■ EXERCISE DESCRIPTION: Copy the data that follows, character for character, minus the pictures.

■ RECORD EXCERPTS:

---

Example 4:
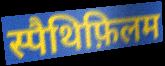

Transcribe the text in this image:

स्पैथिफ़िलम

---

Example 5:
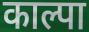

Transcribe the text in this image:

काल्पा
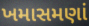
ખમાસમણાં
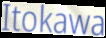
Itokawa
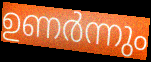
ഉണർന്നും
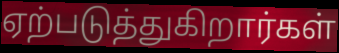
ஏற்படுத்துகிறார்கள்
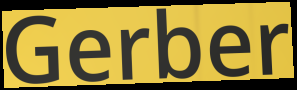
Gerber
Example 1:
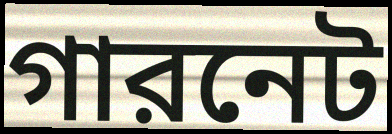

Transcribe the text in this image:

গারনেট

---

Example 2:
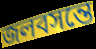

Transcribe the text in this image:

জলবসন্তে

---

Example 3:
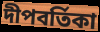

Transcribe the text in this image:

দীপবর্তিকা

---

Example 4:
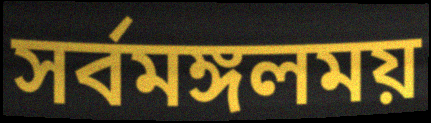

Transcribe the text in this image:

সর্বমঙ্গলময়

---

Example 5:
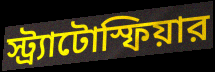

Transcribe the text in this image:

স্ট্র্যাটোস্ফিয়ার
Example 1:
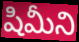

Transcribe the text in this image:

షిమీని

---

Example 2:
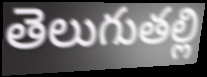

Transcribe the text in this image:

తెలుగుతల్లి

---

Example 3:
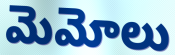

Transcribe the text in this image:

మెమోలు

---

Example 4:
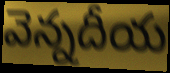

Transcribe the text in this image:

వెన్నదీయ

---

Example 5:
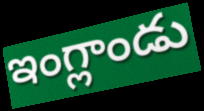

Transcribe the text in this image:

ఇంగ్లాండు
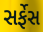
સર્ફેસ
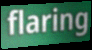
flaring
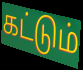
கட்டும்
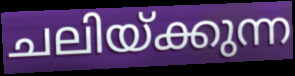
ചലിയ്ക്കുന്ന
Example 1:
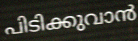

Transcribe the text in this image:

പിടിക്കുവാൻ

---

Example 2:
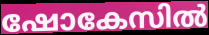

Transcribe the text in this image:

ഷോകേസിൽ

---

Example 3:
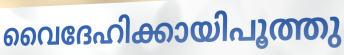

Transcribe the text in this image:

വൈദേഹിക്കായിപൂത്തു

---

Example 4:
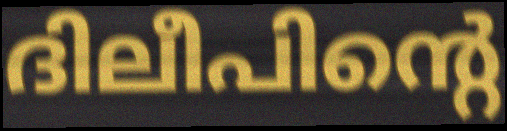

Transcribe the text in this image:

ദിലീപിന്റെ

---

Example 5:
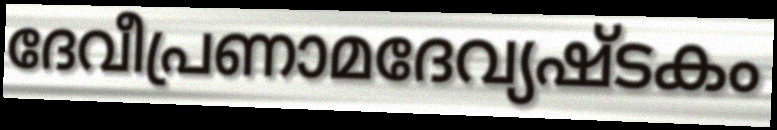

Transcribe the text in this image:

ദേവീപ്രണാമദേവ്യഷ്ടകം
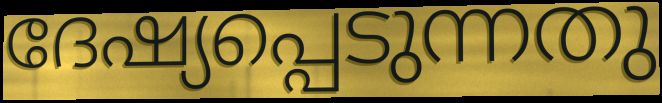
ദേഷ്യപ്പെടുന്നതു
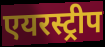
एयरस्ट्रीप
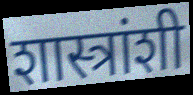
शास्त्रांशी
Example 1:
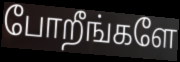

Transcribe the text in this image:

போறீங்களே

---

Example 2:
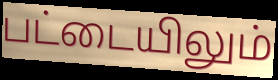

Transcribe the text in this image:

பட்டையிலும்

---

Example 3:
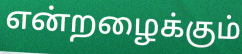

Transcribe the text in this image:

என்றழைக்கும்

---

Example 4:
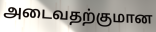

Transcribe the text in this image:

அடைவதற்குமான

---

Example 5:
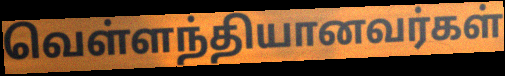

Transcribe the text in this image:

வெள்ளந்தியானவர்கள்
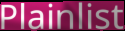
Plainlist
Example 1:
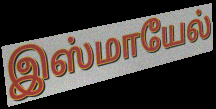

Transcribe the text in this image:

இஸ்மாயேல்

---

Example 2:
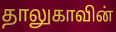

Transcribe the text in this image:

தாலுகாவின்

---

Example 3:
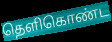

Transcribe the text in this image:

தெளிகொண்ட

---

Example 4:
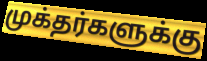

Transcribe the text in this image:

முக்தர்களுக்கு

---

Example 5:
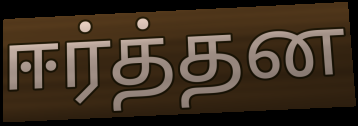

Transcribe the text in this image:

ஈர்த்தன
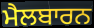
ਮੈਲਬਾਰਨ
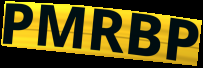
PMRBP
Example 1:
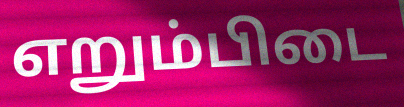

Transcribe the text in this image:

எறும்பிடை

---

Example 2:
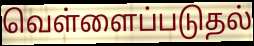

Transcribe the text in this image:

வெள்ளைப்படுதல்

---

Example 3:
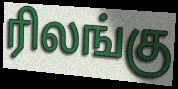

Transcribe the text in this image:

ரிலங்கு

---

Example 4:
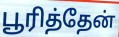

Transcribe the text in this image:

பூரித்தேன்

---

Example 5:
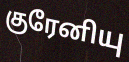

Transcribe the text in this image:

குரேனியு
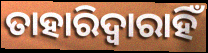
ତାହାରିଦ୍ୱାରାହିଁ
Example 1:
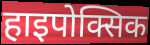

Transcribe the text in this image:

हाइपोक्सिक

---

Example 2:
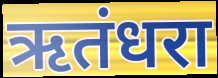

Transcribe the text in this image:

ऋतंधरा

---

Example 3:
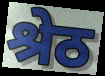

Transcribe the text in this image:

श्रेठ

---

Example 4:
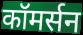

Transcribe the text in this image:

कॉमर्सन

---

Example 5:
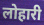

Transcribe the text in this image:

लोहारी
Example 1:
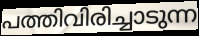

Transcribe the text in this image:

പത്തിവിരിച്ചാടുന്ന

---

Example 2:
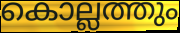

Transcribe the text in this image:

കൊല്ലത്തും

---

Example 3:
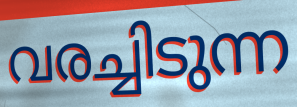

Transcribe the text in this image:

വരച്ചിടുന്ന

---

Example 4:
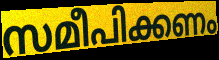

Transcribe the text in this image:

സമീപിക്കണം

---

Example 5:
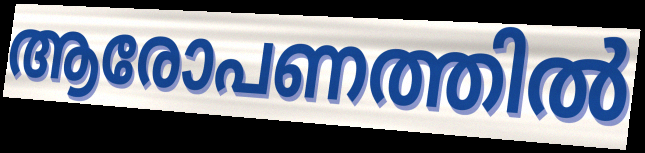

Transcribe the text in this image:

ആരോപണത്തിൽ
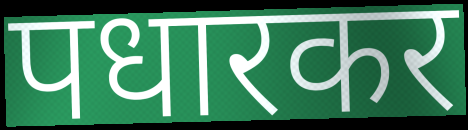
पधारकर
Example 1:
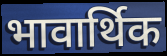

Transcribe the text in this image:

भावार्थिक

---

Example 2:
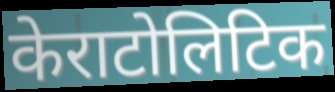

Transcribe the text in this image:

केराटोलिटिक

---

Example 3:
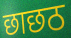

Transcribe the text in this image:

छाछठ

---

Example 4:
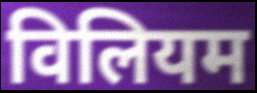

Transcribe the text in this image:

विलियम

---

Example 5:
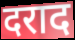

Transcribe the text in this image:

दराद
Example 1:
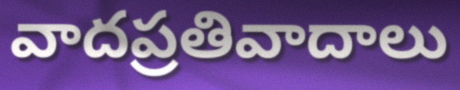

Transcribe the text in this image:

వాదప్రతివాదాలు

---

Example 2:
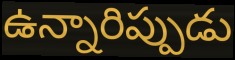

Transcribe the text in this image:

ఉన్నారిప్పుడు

■ RESULT:
---

Example 4:

Transcribe the text in this image:

स्पैथिफ़िलम

---

Example 5:

Transcribe the text in this image:

काल्पा
ખમાસમણાં
Itokawa
ഉണർന്നും
ஏற்படுத்துகிறார்கள்
Gerber
Example 1:

Transcribe the text in this image:

গারনেট

---

Example 2:

Transcribe the text in this image:

জলবসন্তে

---

Example 3:

Transcribe the text in this image:

দীপবর্তিকা

---

Example 4:

Transcribe the text in this image:

সর্বমঙ্গলময়

---

Example 5:

Transcribe the text in this image:

স্ট্র্যাটোস্ফিয়ার
Example 1:

Transcribe the text in this image:

షిమీని

---

Example 2:

Transcribe the text in this image:

తెలుగుతల్లి

---

Example 3:

Transcribe the text in this image:

మెమోలు

---

Example 4:

Transcribe the text in this image:

వెన్నదీయ

---

Example 5:

Transcribe the text in this image:

ఇంగ్లాండు
સર્ફેસ
flaring
கட்டும்
ചലിയ്ക്കുന്ന
Example 1:

Transcribe the text in this image:

പിടിക്കുവാൻ

---

Example 2:

Transcribe the text in this image:

ഷോകേസിൽ

---

Example 3:

Transcribe the text in this image:

വൈദേഹിക്കായിപൂത്തു

---

Example 4:

Transcribe the text in this image:

ദിലീപിന്റെ

---

Example 5:

Transcribe the text in this image:

ദേവീപ്രണാമദേവ്യഷ്ടകം
ദേഷ്യപ്പെടുന്നതു
एयरस्ट्रीप
शास्त्रांशी
Example 1:

Transcribe the text in this image:

போறீங்களே

---

Example 2:

Transcribe the text in this image:

பட்டையிலும்

---

Example 3:

Transcribe the text in this image:

என்றழைக்கும்

---

Example 4:

Transcribe the text in this image:

அடைவதற்குமான

---

Example 5:

Transcribe the text in this image:

வெள்ளந்தியானவர்கள்
Plainlist
Example 1:

Transcribe the text in this image:

இஸ்மாயேல்

---

Example 2:

Transcribe the text in this image:

தாலுகாவின்

---

Example 3:

Transcribe the text in this image:

தெளிகொண்ட

---

Example 4:

Transcribe the text in this image:

முக்தர்களுக்கு

---

Example 5:

Transcribe the text in this image:

ஈர்த்தன
ਮੈਲਬਾਰਨ
PMRBP
Example 1:

Transcribe the text in this image:

எறும்பிடை

---

Example 2:

Transcribe the text in this image:

வெள்ளைப்படுதல்

---

Example 3:

Transcribe the text in this image:

ரிலங்கு

---

Example 4:

Transcribe the text in this image:

பூரித்தேன்

---

Example 5:

Transcribe the text in this image:

குரேனியு
ତାହାରିଦ୍ୱାରାହିଁ
Example 1:

Transcribe the text in this image:

हाइपोक्सिक

---

Example 2:

Transcribe the text in this image:

ऋतंधरा

---

Example 3:

Transcribe the text in this image:

श्रेठ

---

Example 4:

Transcribe the text in this image:

कॉमर्सन

---

Example 5:

Transcribe the text in this image:

लोहारी
Example 1:

Transcribe the text in this image:

പത്തിവിരിച്ചാടുന്ന

---

Example 2:

Transcribe the text in this image:

കൊല്ലത്തും

---

Example 3:

Transcribe the text in this image:

വരച്ചിടുന്ന

---

Example 4:

Transcribe the text in this image:

സമീപിക്കണം

---

Example 5:

Transcribe the text in this image:

ആരോപണത്തിൽ
पधारकर
Example 1:

Transcribe the text in this image:

भावार्थिक

---

Example 2:

Transcribe the text in this image:

केराटोलिटिक

---

Example 3:

Transcribe the text in this image:

छाछठ

---

Example 4:

Transcribe the text in this image:

विलियम

---

Example 5:

Transcribe the text in this image:

दराद
Example 1:

Transcribe the text in this image:

వాదప్రతివాదాలు

---

Example 2:

Transcribe the text in this image:

ఉన్నారిప్పుడు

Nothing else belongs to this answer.